With some experimental exceptions, most heart valve replacements are made of chemically treated animal-derived materials, which stay the same size while the child's heart grows larger. As a result, they periodically have to be swapped out for larger versions via open-heart surgery – this procedure may have to be performed up to five times before the child reaches adulthood.
Scientists at the University of Minnesota set out to address this problem, by first combining sheep skin cells with a gelatinous protein known as fibrin, within a tube-shaped bioreactor. Cell growth-factor proteins were then added, causing the mixture to grow into a tube of biological material.
Next, a detergent was used to flush the sheep cells out of that material, leaving behind just a tubular structure made up of a collagen matrix. Because that tube no longer contained any cells, it would not be rejected by the host's immune system if it were to be implanted.

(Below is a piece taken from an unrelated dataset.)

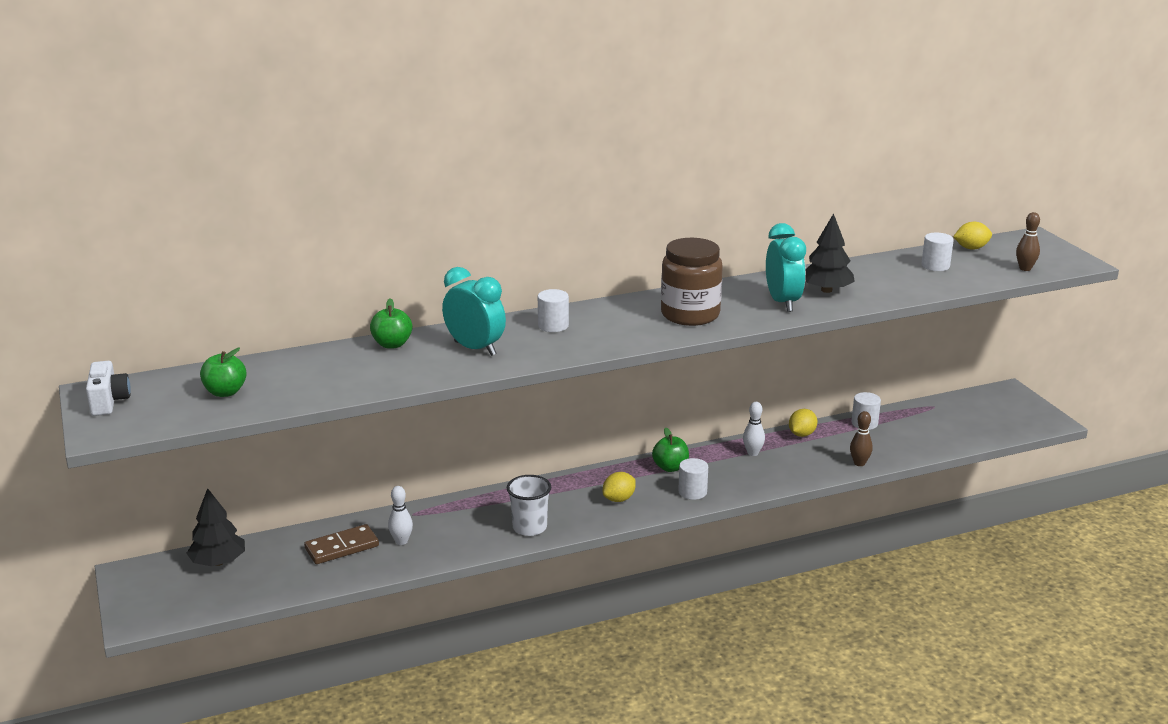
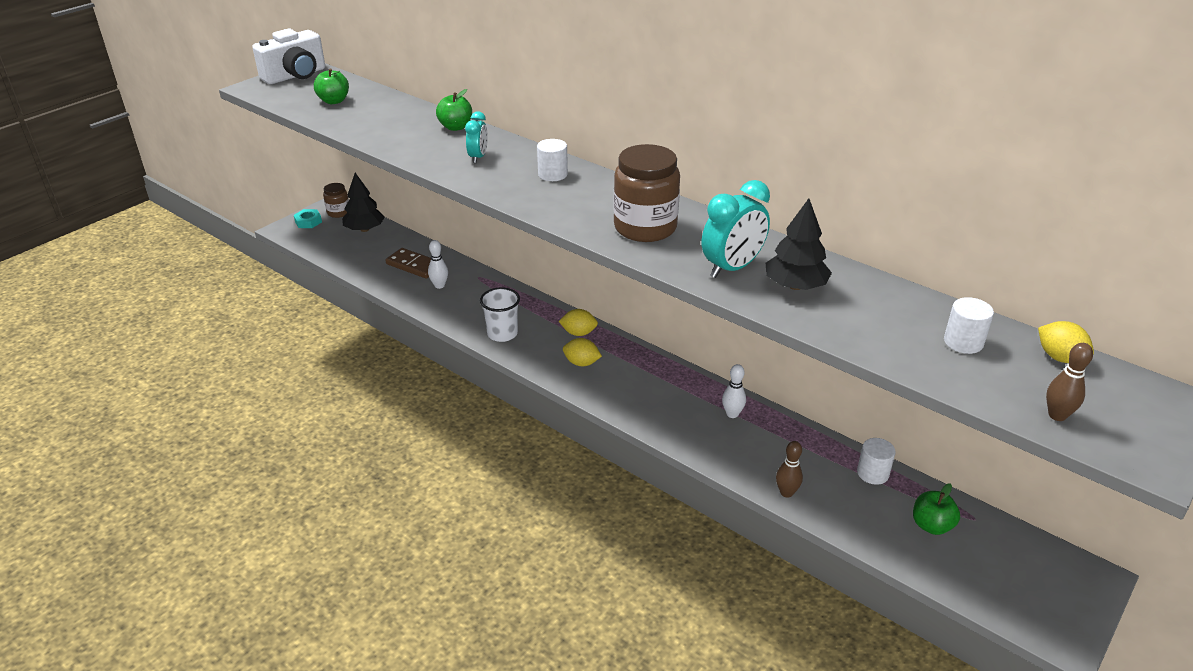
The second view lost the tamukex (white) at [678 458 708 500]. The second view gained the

Three such tubes (each about 16 mm in diameter) were subsequently joined together along the sides, then sliced width-wise to form a ring. The tissue on the inside of that ring was subsequently trimmed to form flapping leaflets like those of a natural heart valve.
When the resulting implants were grafted onto the pulmonary arteries of three lambs, the animals' cells migrated into the collagen matrix, essentially converting it into each lamb's own biological material. The implants thus grew in size along with the lambs, growing from a ring diameter of 19 to 25 mm over the course of about 52 weeks.
The leaflets also grew in length. Additionally, they showed no signs of the calcification that can adversely affect existing animal-derived replacement heart valves, allowing them to perform better than such implants.
The scientists now plan on implanting the valve directly into a lamb's right ventricle, to emulate one of the most commonly performed heart repairs. Human clinical trials could follow within a few years.
"If we can get these valves approved someday for children, it would have such a big impact on the children who suffer from heart defects and their families who have to deal with the immense stress of multiple surgeries," says the lead scientist, Prof. Robert Tranquillo. "We could potentially reduce the number of surgeries these children would have to endure from five to one. That’s the dream."